BLDC Motors and Transformers: Essential Electrical Concepts

BLDC Motor (Brushless DC Motor)

A BLDC motor is an electric motor that operates without brushes and uses electronic commutation instead of a mechanical commutator. It works on the principle of interaction between a rotating magnetic field and permanent magnets, providing high efficiency, low maintenance, and long life.

Principle of BLDC Motor

A BLDC motor works on the principle of electromagnetic interaction, where a current-carrying conductor placed in a magnetic field experiences a force. In this motor, a rotating magnetic field is produced electronically, which interacts with the permanent magnets of the rotor to produce rotation.

Construction of BLDC Motor

A BLDC motor consists of a stator and a rotor. The stator is made up of laminated steel with windings placed in slots, while the rotor consists of permanent magnets. It also includes an electronic controller and position sensors (like Hall sensors) to control the switching of current in the stator windings.

Working of BLDC Motor

When power is supplied, the electronic controller energizes the stator windings in a sequence, creating a rotating magnetic field. This rotating field interacts with the permanent magnets on the rotor, causing it to rotate continuously. The position sensors provide feedback to ensure proper switching and smooth operation of the motor.

Applications of BLDC Motor

BLDC motors are widely used in applications such as electric vehicles, computer fans, drones, washing machines, air conditioners, robotics, and industrial automation due to their high efficiency, reliability, and precise speed control.

Electrical Engineering Q&A

Q.1 Define peak factor and form factor of a sinusoidal AC waveform.

• Peak factor (Crest factor): Peak value / RMS value
• Form factor: RMS value / Average value

Q.2 Average value & RMS value

• Average value: Mean of all instantaneous values over a half cycle.
• RMS value: Effective value equal to DC that produces the same power.

Q.3 Explain Apparent, Active, and Reactive Power

• Active Power (P): Real power used (measured in Watts).
• Reactive Power (Q): Power stored and returned (measured in VAR).
• Apparent Power (S): Total power supplied (measured in VA).

Q.4 Why is transformer rating in KVA?

Transformers are rated in KVA because their losses depend on voltage and current, not on power factor. Copper loss depends on current and iron loss depends on voltage, while power factor varies with the load.

Q.5 Why does a transformer not work on DC?

A transformer does not work on DC because DC does not produce a changing magnetic field, so no EMF is induced. Also, it can cause excessive current and overheating of the winding.

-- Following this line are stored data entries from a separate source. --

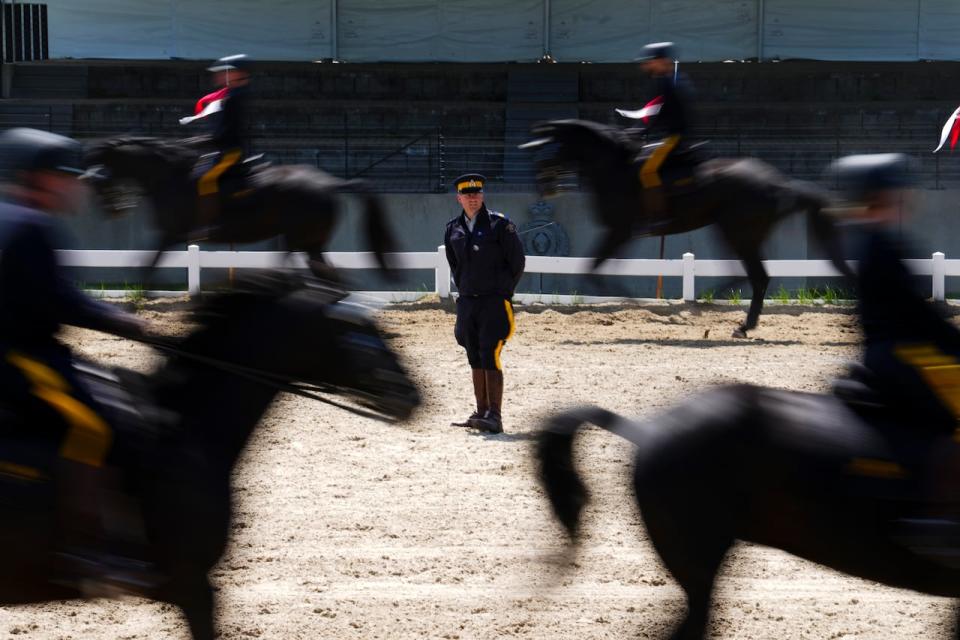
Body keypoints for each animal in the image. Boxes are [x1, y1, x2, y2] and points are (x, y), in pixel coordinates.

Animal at [83, 138, 398, 280]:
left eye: (99, 179)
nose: (114, 211)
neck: (170, 176)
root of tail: (329, 183)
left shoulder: (169, 235)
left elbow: (147, 266)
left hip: (300, 239)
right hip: (310, 242)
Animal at [524, 121, 856, 340]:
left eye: (547, 147)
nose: (543, 184)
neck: (615, 169)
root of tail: (778, 183)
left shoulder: (618, 231)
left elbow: (593, 269)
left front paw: (636, 302)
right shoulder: (621, 234)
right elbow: (597, 268)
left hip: (738, 232)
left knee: (758, 276)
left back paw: (738, 322)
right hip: (728, 231)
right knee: (747, 274)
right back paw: (718, 305)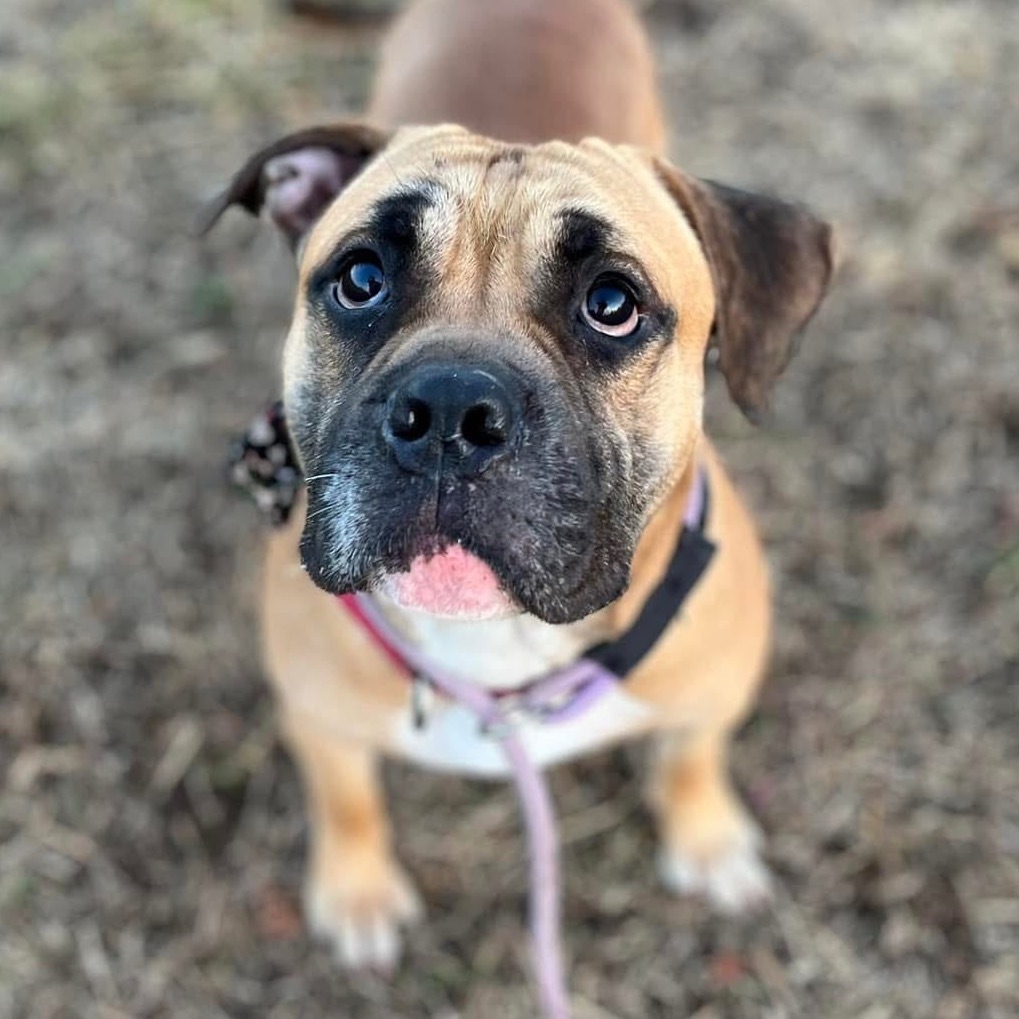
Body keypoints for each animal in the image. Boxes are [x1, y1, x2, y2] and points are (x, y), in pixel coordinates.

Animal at [202, 0, 831, 974]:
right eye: (359, 279)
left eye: (612, 304)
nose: (449, 410)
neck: (501, 654)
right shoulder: (318, 719)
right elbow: (347, 800)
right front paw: (355, 889)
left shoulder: (711, 694)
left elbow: (690, 758)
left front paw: (706, 838)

Q.6 What is resonance frequency?

It is the frequency at which inductive reactance equals capacitive reactance.

Transformer Fundamentals

Transformer Definition

A transformer is a static electrical device that transfers electrical energy from one circuit to another through electromagnetic induction, without changing the frequency. It is used to step up or step down voltage.

Principle

It works on the principle of electromagnetic induction (Faraday’s law), which states that a changing magnetic flux induces an EMF in a coil.

Working

When AC is applied to the primary winding, it produces a changing magnetic flux in the core. This alternating flux links both primary and secondary windings. According to electromagnetic induction, an EMF is induced in the secondary winding. When a load is connected, current flows in the secondary circuit and power is transferred from primary to secondary. The amount of induced voltage depends on the number of turns in the windings.

R-C Series Circuit

When AC is applied, current flows through both R and C.

• Voltage across the resistor (V_R) is in phase with current.
• Voltage across the capacitor (V_C) lags current by 90 degrees.
• Total voltage is the vector sum of V_R and V_C.
• Current leads the supply voltage in an R–C circuit.

IMPEDANCE TRIANGLE POWER TRIANGLE

R-L-C Circuit Problem

A series R-L-C circuit consists of R = 15 Ω, L = 0.5 H, and C = 25μF. If the circuit is supplied from a 230V, 50 Hz AC supply, determine: (i) Circuit power factor (ii) Active power (iii) Reactive power (iv) Apparent power.

R-C Circuit Problem

Q. A resistance of 100Ω and 50μF capacitor are connected in series across a 230V, 50Hz supply. Find: i) Impedance ii) Current flowing iii) Voltage across resistance and capacitance iv) Power factor and power.